Played by Warren Beatty, Joe Frady is one of many witnesses to the shooting death of U.S. Senator and possible presidential candidate Charles Caroll. (It's modeled on RFK's assassination rather than JFK's, but still.)

It starts with the assassination, in which you see a second gunman was involved. The patsy assassin falls to his death after being chased by security. Later a Warren Commission-style committee says he acted on his own.

Three years later, Frady is being harassed by police who want his sources. Then he meets another reporter and witness who tells him someone is trying to kill her. She shows him a photo of just before the assassination, saying a number of witnesses have died. Frady doesn't believe her, saying he's heard it all before and there's no evidence. The next day she's dead, supposedly in a car accident after taking drugs.

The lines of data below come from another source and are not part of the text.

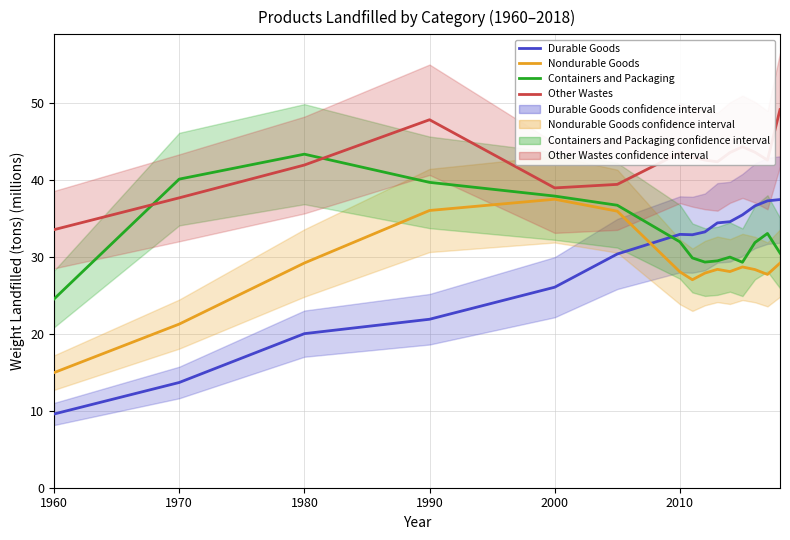

What value does the Other Wastes series have at 1970?

37.6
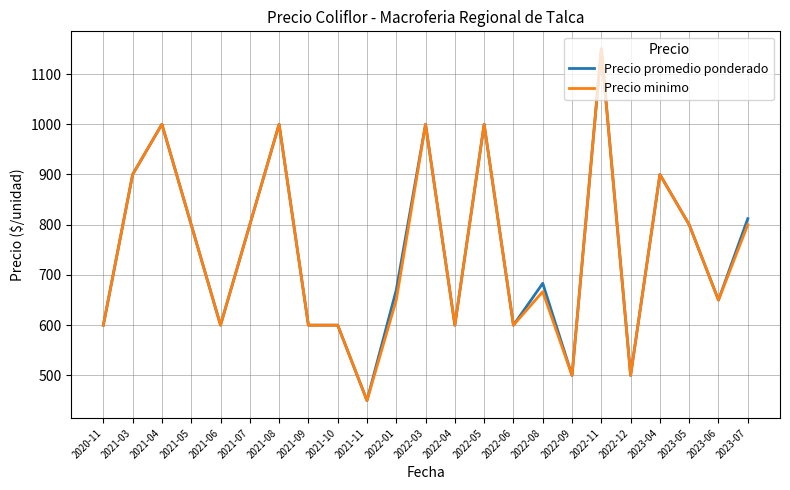

What is the average value of the Precio minimo series?

746.4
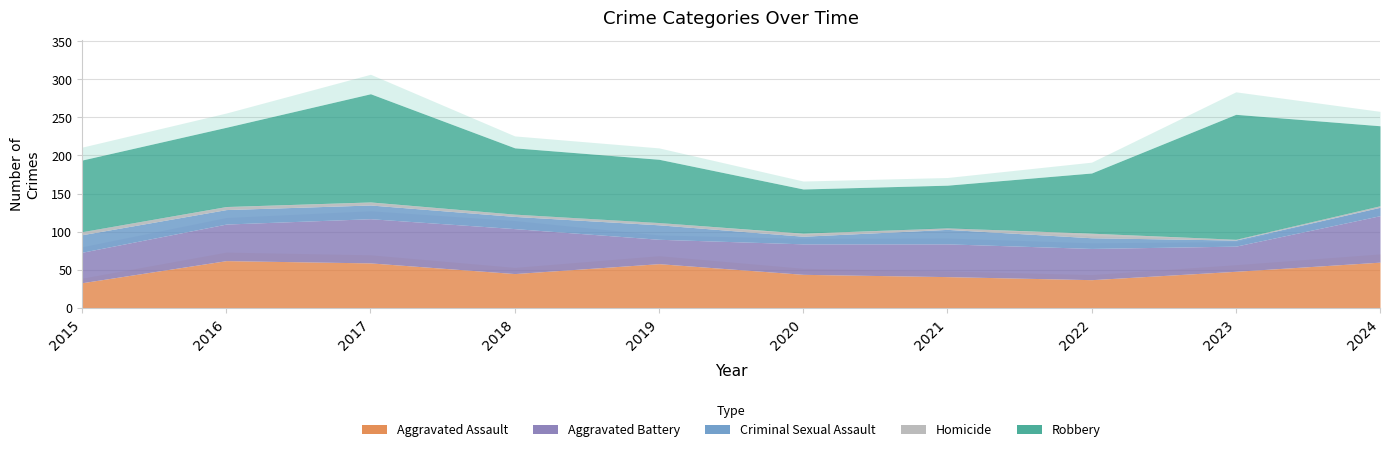

Which series has the widest spread of values?

Robbery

Her mysterious death prompts Frady to begin investigating, finding the assassinate may be linked with the shady Parallax Corporation, and the danger grows as he infiltrates one of their programs.

Despite its convoluted, unlikely conspiracy plot, a great movie and Seventies paranoid thriller in particular. More than anything else, this shows The '70s culture, in the aftermath of the JFK, RFK, MLK assassinations, Vietnam and Watergate. The movie was released the same week President Richard Nixon was impeached.

Tropes featured include:

  • The Bad Guy Wins: The ending.
  • Blipvert: The montage the Parallax Corporation shows Frady is a famous example.
  • Government Conspiracy: The basic premise.
  • If You're So Evil, Eat This Kitten: Frady finds a clue to the shadowy conspiracy in documents from the Parallax Corporation, some of which are a psychological test. With expert assistance Frady answers all the questions the way a sociopath would, and voilà! he's recruited as an assassin himself.
  • Karmic Misfire: Frady not only fails to publicly unmask the true nature of the Parallax Corporation and prevent their assassination of a senator but is also killed at the scene and ends up being blamed for the assassination by the official investigation committee. Meanwhile,the Parallax Corporation is able to continue its murderous operations unscathed.
  • Murder, Inc.: The Parallax Corporation seems to be this, whether or not it was a secret government front.
  • The Omniscient Council of Vagueness: The literally shadowy committee which appears at the beginning of the film, proclaiming that a Presidential candidate had been assassinated by a single gunman (who has three names, just as Lee Harvey Oswald and John Wilkes Booth did).
  • Shoot the Shaggy Dog: The ending.